*OBJECTIVE:*
Please set out the lines of the material, from its start through the line containing "ನಿಟ್ಟುಸಿರಿಟ್ಟಿದ್ದರು", as a numbered list, skipping blank lines and leaving the pictures out of the answer.

Extracted records
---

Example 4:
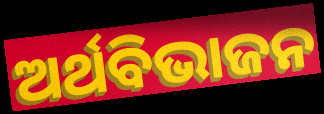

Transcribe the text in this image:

ଅର୍ଥବିଭାଜନ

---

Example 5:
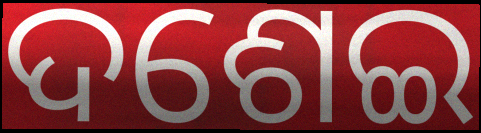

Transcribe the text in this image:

ଦଶେଇ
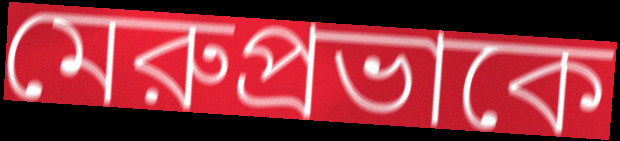
মেরুপ্রভাকে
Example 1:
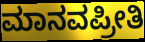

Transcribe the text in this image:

ಮಾನವಪ್ರೀತಿ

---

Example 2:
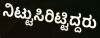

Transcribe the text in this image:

ನಿಟ್ಟುಸಿರಿಟ್ಟಿದ್ದರು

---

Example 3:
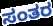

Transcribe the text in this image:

ಸಂತರ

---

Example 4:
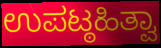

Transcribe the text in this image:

ಉಪಟ್ಠಹಿತ್ವಾ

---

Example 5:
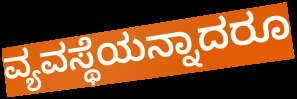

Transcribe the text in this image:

ವ್ಯವಸ್ಥೆಯನ್ನಾದರೂ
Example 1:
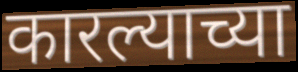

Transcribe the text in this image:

कारल्याच्या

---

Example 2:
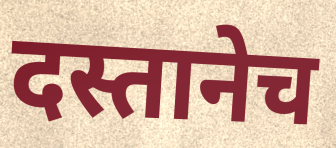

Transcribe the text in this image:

दस्तानेच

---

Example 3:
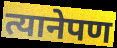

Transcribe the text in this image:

त्यानेपण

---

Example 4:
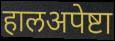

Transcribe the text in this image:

हालअपेष्टा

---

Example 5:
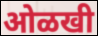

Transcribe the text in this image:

ओळखी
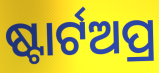
ଷ୍ଟାର୍ଟଅପ୍ର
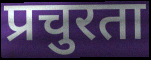
प्रचुरता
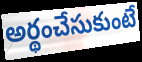
అర్థంచేసుకుంటే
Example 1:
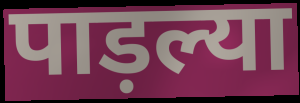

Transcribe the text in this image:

पाड़ल्या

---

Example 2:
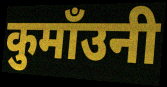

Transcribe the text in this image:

कुमाँउनी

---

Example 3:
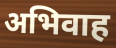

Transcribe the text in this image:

अभिवाह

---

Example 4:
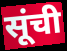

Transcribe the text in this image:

सूंची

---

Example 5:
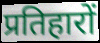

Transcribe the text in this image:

प्रतिहारों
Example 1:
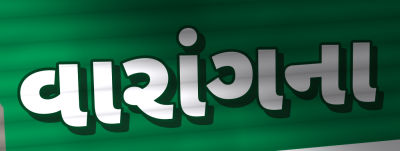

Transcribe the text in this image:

વારાંગના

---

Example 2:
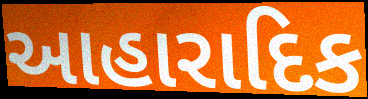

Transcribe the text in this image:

આહારાદિક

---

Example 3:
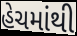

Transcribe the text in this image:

હેચમાંથી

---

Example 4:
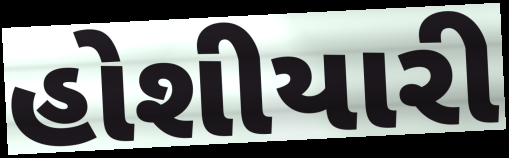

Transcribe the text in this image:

હોશીયારી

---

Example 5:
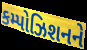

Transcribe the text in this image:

કમ્પોઝિશનને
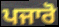
ਪਜਾਰੋ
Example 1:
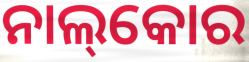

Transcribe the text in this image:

ନାଲ୍‌କୋର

*CORRECT ANSWER:*
1. ---
2. Example 4:
3. Transcribe the text in this image:
4. ଅର୍ଥବିଭାଜନ
5. ---
6. Example 5:
7. Transcribe the text in this image:
8. ଦଶେଇ
9. মেরুপ্রভাকে
10. Example 1:
11. Transcribe the text in this image:
12. ಮಾನವಪ್ರೀತಿ
13. ---
14. Example 2:
15. Transcribe the text in this image:
16. ನಿಟ್ಟುಸಿರಿಟ್ಟಿದ್ದರು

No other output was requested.